Jun 27, 2026

Voice AI Faces the Emotion Test

Today’s digest spans faster-adapting text-to-speech, low-resource voice cloning, and a harder question for speech systems: whether they can preserve emotion and expression. It also spotlights a new benchmark and evidence that realtime voice agents still miss vocal cues even when they hear them.

Overview of scenarios with conflicting word and delivery cues, showing how voice AI acts on words, not tone. From Emotional Intelligence Gap in Voice AI.

TTS & Voice Synthesis

VoiceTTA

VoiceTTA: Enhancing Zero-Shot Text-to-Speech via Reinforcement Learning-Based Test-Time Adaptation

VoiceTTA enhances zero-shot text-to-speech by using reinforcement learning for test-time adaptation that optimizes lightweight prefixes with style and intelligibility rewards. It adapts pretrained models on unseen speech styles at inference without large fine-tuning datasets.

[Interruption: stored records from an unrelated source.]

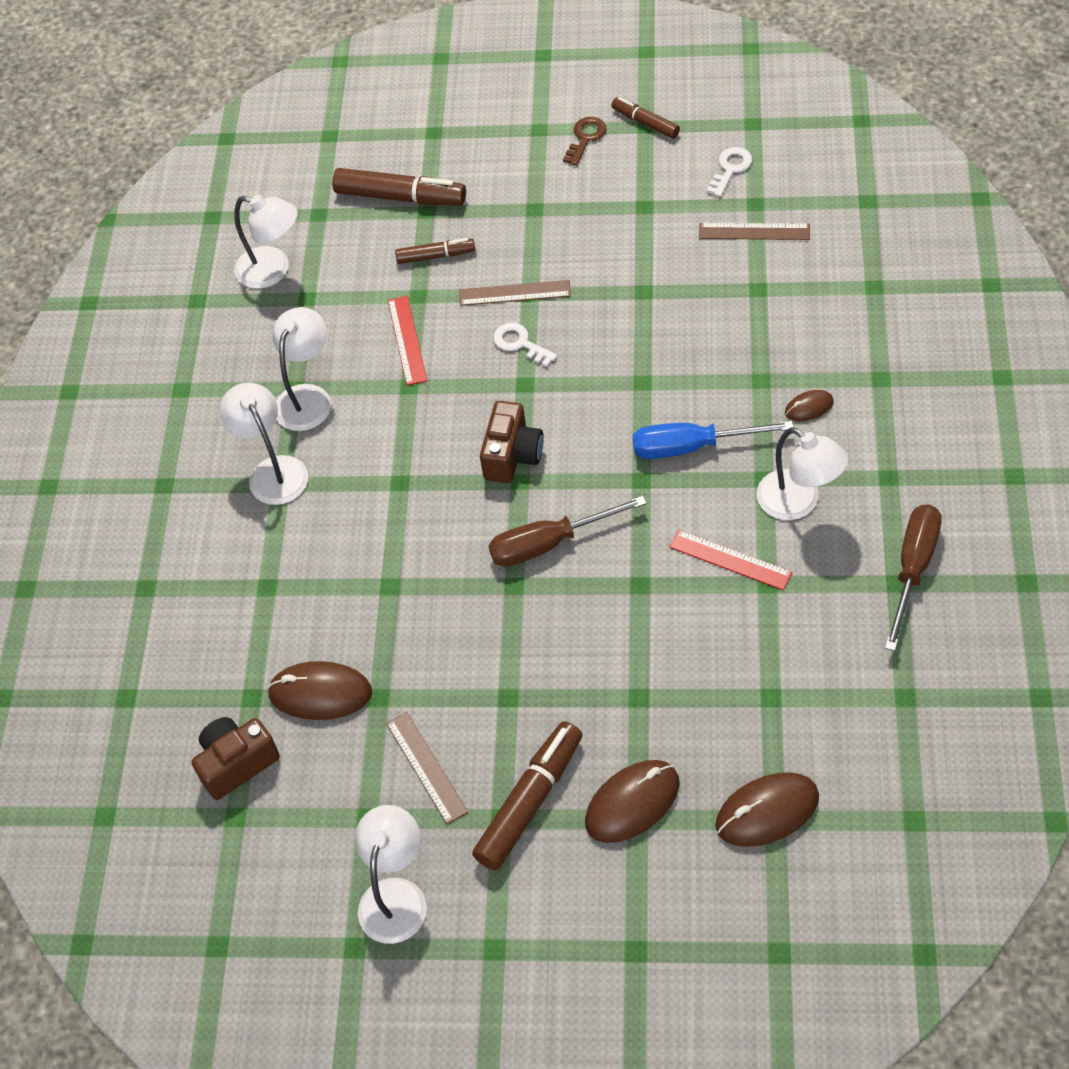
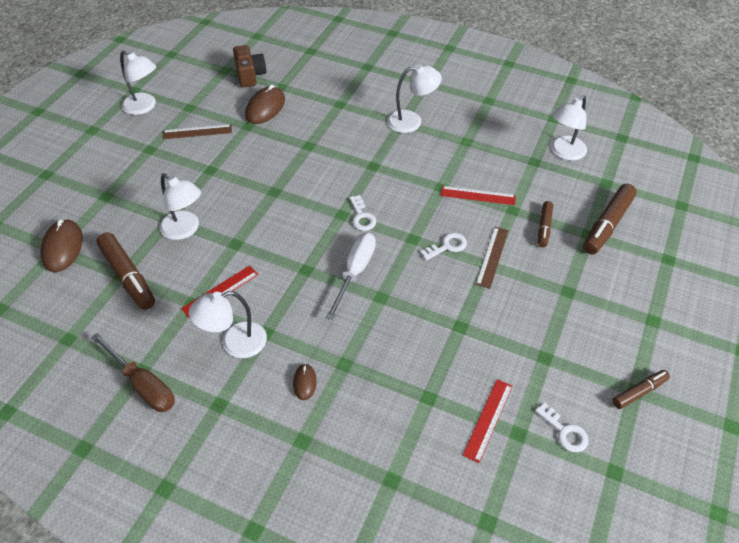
camera: 105 degrees right, 5 degrees down
white lamp [273,307,331,431] -> white lamp moved to [160,173,201,240]
brown marker [472,721,583,870] -> brown marker moved to [96,232,155,310]
brown camera [480,401,544,483] -> white key [349,195,376,231]
brown screwdriver [488,496,647,567] -> none
brown key [563,117,606,166] -> none
brown mouse [585,760,680,843] -> none
blue screwdriver [633,421,793,459] -> none
brown ruler [699,223,810,240] -> red ruler [463,379,512,463]
none -> white screwdriver [326,233,376,320]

Joint Residual Reweighting

Joint Residual Reweighting for Classifier Free Guidance in Flow-Matching Zero-Shot TTS

The paper presents a new method for zero-shot TTS that separates classifier-free guidance into text, speaker, and joint residuals, allowing better control over speaker similarity and text correctness. This reduces the trade-off in prior methods by independently weighting speaker and joint terms during inference.

VoxCPM2 LoRA TTS Adaptation

Closing the Quality Gap in Low-Resource Text-to-Speech: LoRA Fine-Tuning of VoxCPM2 for Khmer and Korean

This paper presents a parameter-efficient LoRA fine-tuning method to adapt a large pretrained TTS model for low-resource Khmer and Korean. A single shared adapter improves Khmer speech quality notably while maintaining Korean performance without the cost of full fine-tuning.

Speech-to-Speech & Voice Agents

Emotional Intelligence Gap in Voice AI

Real-Time Voice AI Hears but Does Not Listen

This paper shows that leading realtime voice AI systems detect vocal emotions but ignore them when making decisions, acting only on words. It identifies an "emotional intelligence gap" where AI hears but does not listen, posing risks for applications reliant on tone and emotion.

STEB

STEB: A Speech-to-Speech Translation Expressiveness Benchmark for Evaluating Beyond Translation Fidelity

STEB is a speech-to-speech translation benchmark that evaluates both translation fidelity and expressive aspects like emotion, scenario style, and nonverbal vocalizations. It uses a reference-free LLM-based method comparing structured expressive attributes, revealing challenges in preserving expressiveness.